Learning Dynamic Graphs via Tensorized and Lightweight Graph Convolutional Networks
Minglian Han
TL;DR
This paper addresses the challenge of learning representations on dynamic graphs by proposing TLGCN, a tensorized, memory-efficient graph convolutional network. It introduces a Spatio-Temporal Information Propagation (STIP) module based on the tensor M-product to jointly propagate spatio-temporal information, and a Tensorized Lightweight Graph Convolution (TLGC) module that omits feature transformation and nonlinear activation for efficiency. The approach leverages a banded lower-triangular transformation matrix $M$ to control temporal influence and achieves superior weight estimation performance on four real-world dynamic graphs, with ablation studies confirming the importance of STIP and the lightweight design.
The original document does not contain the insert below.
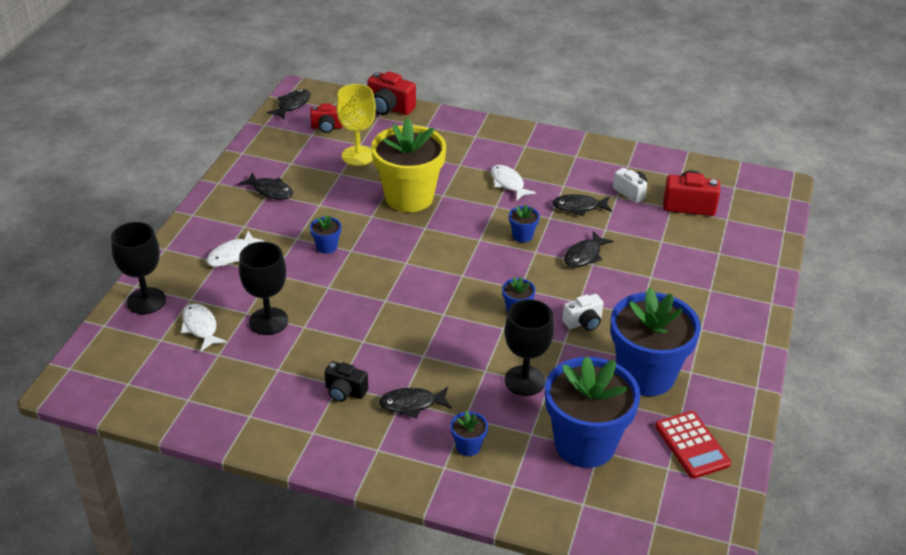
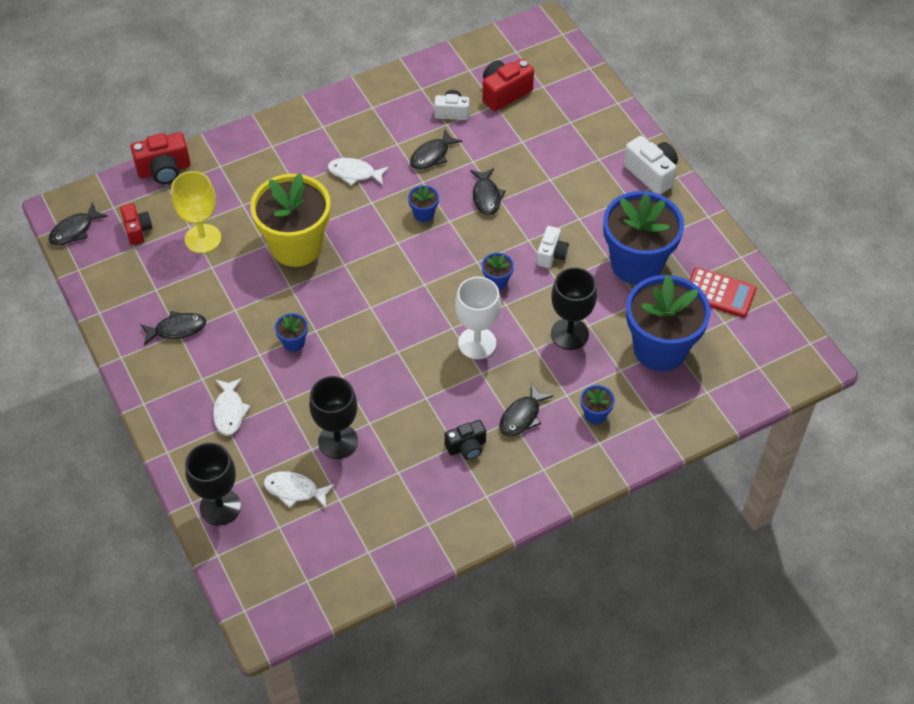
camera: 45 degrees left, 15 degrees up
(292, 105) = (74, 230): black fish -> black fish turned 120 degrees counterclockwise
(327, 127) = (137, 230): red camera -> red camera turned 60 degrees counterclockwise
(447, 336) = (477, 343): none -> white goblet
(743, 327) = (651, 174): none -> white camera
Overall, TLGCN demonstrates improved accuracy and reduced memory footprint, offering practical benefits for real-time dynamic graph analysis.
Abstract
A dynamic graph (DG) is frequently encountered in numerous real-world scenarios. Consequently, A dynamic graph convolutional network (DGCN) has been successfully applied to perform precise representation learning on a DG. However, conventional DGCNs typically consist of a static GCN coupled with a sequence neural network (SNN) to model spatial and temporal patterns separately. This decoupled modeling mechanism inherently disrupts the intricate spatio-temporal dependencies. To address the issue, this study proposes a novel Tensorized Lightweight Graph Convolutional Network (TLGCN) for accurate dynamic graph learning. It mainly contains the following two key concepts: a) designing a novel spatio-temporal information propagation method for joint propagation of spatio-temporal information based on the tensor M-product framework; b) proposing a tensorized lightweight graph convolutional network based on the above method, which significantly reduces the memory occupation of the model by omitting complex feature transformation and nonlinear activation. Numerical experiments on four real-world datasets demonstrate that the proposed TLGCN outperforms the state-of-the-art models in the weight estimation task on DGs.